En algún lugar de Italia, bajo el cauce de un río y rodeado de inmensas riquezas, descansa el que está considerado el primer rey de la Hispania visigoda (de la visigoda, que no de España, porque aún harían falta más reinados). Se llamaba Alarico —conviene recordarlo ahora que no se estudia en los colegios la lista de los monarcas godos por supuestamente inútil o caduca— y su entierro fue espectacular. Cientos de cautivos desviaron el río Busento e inhumaron al rey en el lecho seco. Luego, volvieron a hacer regresar las aguas para ocultar el sepulcro real. Todos los excavadores “fueron degollados para que no pudiesen revelar el lugar donde, todavía hoy, descansa con sus tesoros en su ignorada tumba”. “Un rey había muerto y un pueblo terminaba de nacer. Su nuevo rey, Ataúlfo, los llevaría a nuevas tierras y una de ellas sería el solar que definitivamente ocuparían: Hispania”. Lo cuenta José Soto Chica, profesor de la Universidad de Granada, en su magistral —es una auténtica y amena lección de historia— Los visigodos. Hijos de un dios furioso.

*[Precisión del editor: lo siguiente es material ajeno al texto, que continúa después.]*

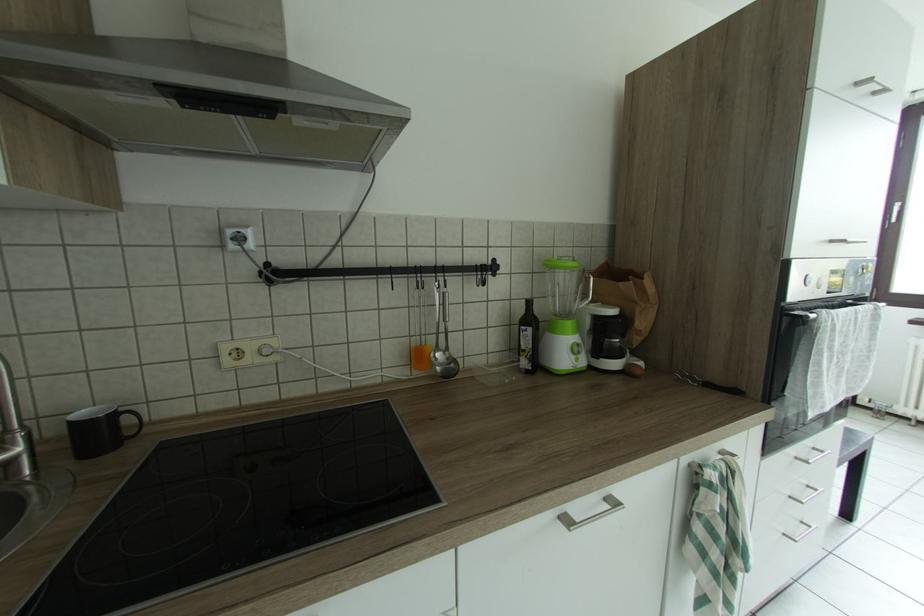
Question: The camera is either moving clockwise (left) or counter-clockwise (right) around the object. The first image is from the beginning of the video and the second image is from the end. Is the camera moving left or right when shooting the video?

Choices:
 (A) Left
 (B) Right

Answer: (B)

Una lectura vibrante que rezuma innumerables datos —algunos de ellos desconocidos— y que defiende la tesis de que Leovigildo (reinó entre el 568-586) fue el primer rey de España (no de la Hispania visigoda), cuando los nórdicos e hispanorromanos formaban ya un mismo pueblo. “Aquella Spania fue la primera España”, “la première en Europe y la España primigenia y común de la que surgirían las Españas musulmana y cristiana que, a la postre, volverían a sumarse en el siglo XVI”. Una idea que fue asumida por los monarcas cristianos que le sucedieron y que llevó, incluso, en el Concilio de Basilea (1431-1438), “a que los delegados suecos discutiesen con los castellanos sobre quién de entre ellos, suecos o castellanos, tenía más derecho a atribuirse el título de descendientes de los antiguos godos”.
Al comenzar el siglo V, Europa era un tremendo embrollo bélico difícil de resumir. Alanos, hunos, godos (en todas sus variantes), vándalos, sármatas, suevos… se enfrentaban a las legiones romanas (occidentales y orientales) en los campos de batalla de cualquier parte del continente. Hasta que el godo Alarico arrasó la Ciudad Eterna en el 410 y el imperio se disgregó. Sin embargo, no se rindió. Roma continuó luchando contra los bárbaros, a trozos, a jirones, en Germania, Dacia, Hispania, Galia, norte de África, Oriente Medio… En ocasiones vencían las tribus que acosaban a los romanos, en otras eran los latinos quienes los derrotaban. Y mientras tanto, decenas o cientos de miles de muertos en cada enfrentamiento.
El rey de los hispanos
El reino inicial de los visigodos, el de Tolosa, ocupaba parte de Francia y de Hispania, pero perdieron la parte septentrional ante los francos, que se conformaron pronto como una amenaza que “caminaba a pie firme” para destruirlos allá donde se refugiasen los supervivientes. Esto provocó nuevas oleadas de refugiados que huían del franco Clodoveo, e “Hispania se convirtió así en un refugio donde se alzaría el último y más brillante de sus reinos, el Reino de Toledo, la primera España”.
Fue el ostrogodo Teudis (531-548) —visigodos y ostrogodos ya se habían fundido en un mismo pueblo en Hispania— el que levantó su capital, Toledo, y allí “surge la idea de que España se asentó en la Edad Media y que, desde entonces, determinó nuestra historia”, asevera Soto Chica. Luego vinieron reyes y más reyes godos de manera incesante, rápida e ininterrumpida —tenían la costumbre de degollarse entre ellos y el trono cambiaba continuamente de dueño— hasta Leovigildo (569-586), el gran monarca de este pueblo; el primero que luce una “nueva identidad, ya que no tenía nada, o casi nada, de germánico”. “¿Qué era entonces?”, se pregunta retóricamente el autor. “El rey de los hispanos”, le responden san Isidoro y Gregorio de Tours, que así lo nombran continuamente en sus escritos.
Una lectura vibrante, línea tras línea, que acaba abruptamente el 26 de julio de 711 cuando el rey Rodrigo —abandonado por varias de las facciones en que se dividía el reino— presenta batalla a las huestes musulmanas y es derrotado y muerto. Un relato apasionante, sorprendente, de un pueblo fundador de algo distinto, aunque ya no se estudie en los colegios, pero que José Soto Chica recupera de las brumas de la historia y que deja al lector directamente adherido a las páginas de este gran ensayo.